Meager and inconsistent investment from the government in scientific instruments and a weak starting point are blamed by the Ministry of Science and Technology on its website for not yielding major breakthroughs.

The ministry was not available to respond to the survey for China Daily on Tuesday.

Experts said the current situation could be solved by better allocation of resources and government guidance on appropriate use of the tools.

"Most of that shocking amount of money was wasted on unnecessary instruments.

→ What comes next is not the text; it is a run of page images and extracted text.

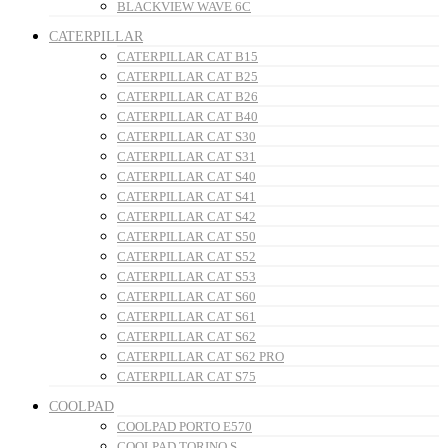
BLACKVIEW WAVE 6C
CATERPILLAR
CATERPILLAR CAT B15
CATERPILLAR CAT B25
CATERPILLAR CAT B26
CATERPILLAR CAT B40
CATERPILLAR CAT S30
CATERPILLAR CAT S31
CATERPILLAR CAT S40
CATERPILLAR CAT S41
CATERPILLAR CAT S42
CATERPILLAR CAT S50
CATERPILLAR CAT S52
CATERPILLAR CAT S53
CATERPILLAR CAT S60
CATERPILLAR CAT S61
CATERPILLAR CAT S62
CATERPILLAR CAT S62 PRO
CATERPILLAR CAT S75
COOLPAD
COOLPAD PORTO E570
COOLPAD TORINO S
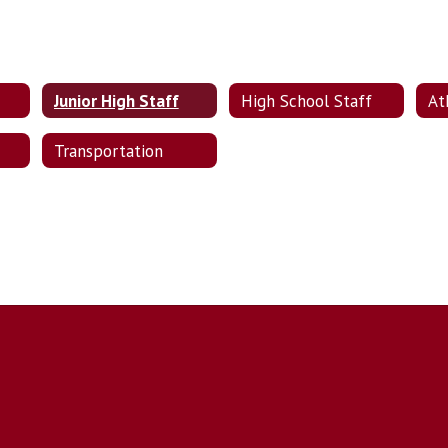
Junior High Staff
High School Staff
At
Transportation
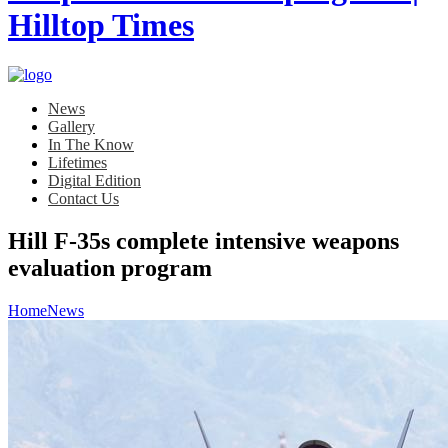
News
Gallery
In The Know
Lifetimes
Digital Edition
Contact Us
Hill F-35s complete intensive weapons
evaluation program
Home
News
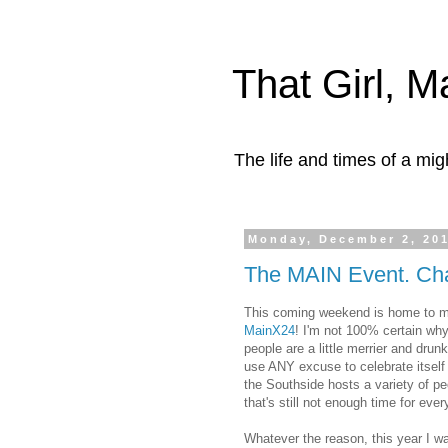
That Girl, 
The life and times of a mi
Monday, December 2, 20
The MAIN Event. Cha
This coming weekend is home to my 
MainX24
! I'm not 100% certain why 
people are a little merrier and drun
use ANY excuse to celebrate itself
the Southside hosts a variety of pe
that's still not enough time for ever
Whatever the reason, this year I wa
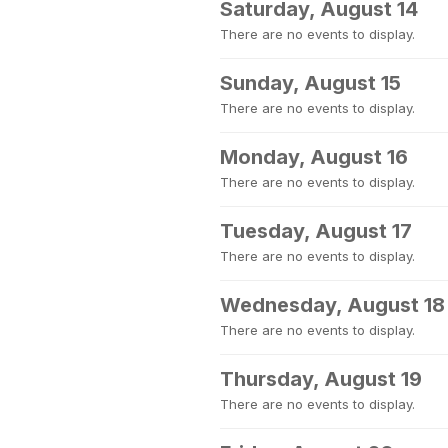
Saturday, August 14
There are no events to display.
Sunday, August 15
There are no events to display.
Monday, August 16
There are no events to display.
Tuesday, August 17
There are no events to display.
Wednesday, August 18
There are no events to display.
Thursday, August 19
There are no events to display.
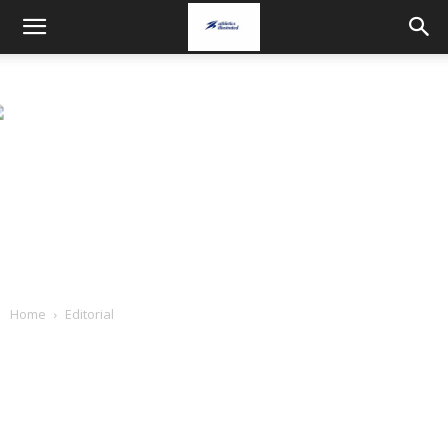
Home
Editorial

Only first-tier institutions have the need for the most high-end products," said Ma Lanfeng, deputy secretary of Shanghai Association for Instrumental Analysis.

"Too many organizations think the most expensive instruments are the best ones, and spend a lot just to keep in line with their peers or even to show off," she said. "The money should be saved for the development of instruments under the government's guidance."

She added that a mechanism which effectively binds research institutions, academies and businesses into a unit and engages business as a real innovator could improve the situation.

The Shanghai government launched a program for sharing scientific instruments in 2004.

Last year, 5,097 registered instruments worth more than 300,000 yuan ($44,000) were successfully shared more than 100,000 times.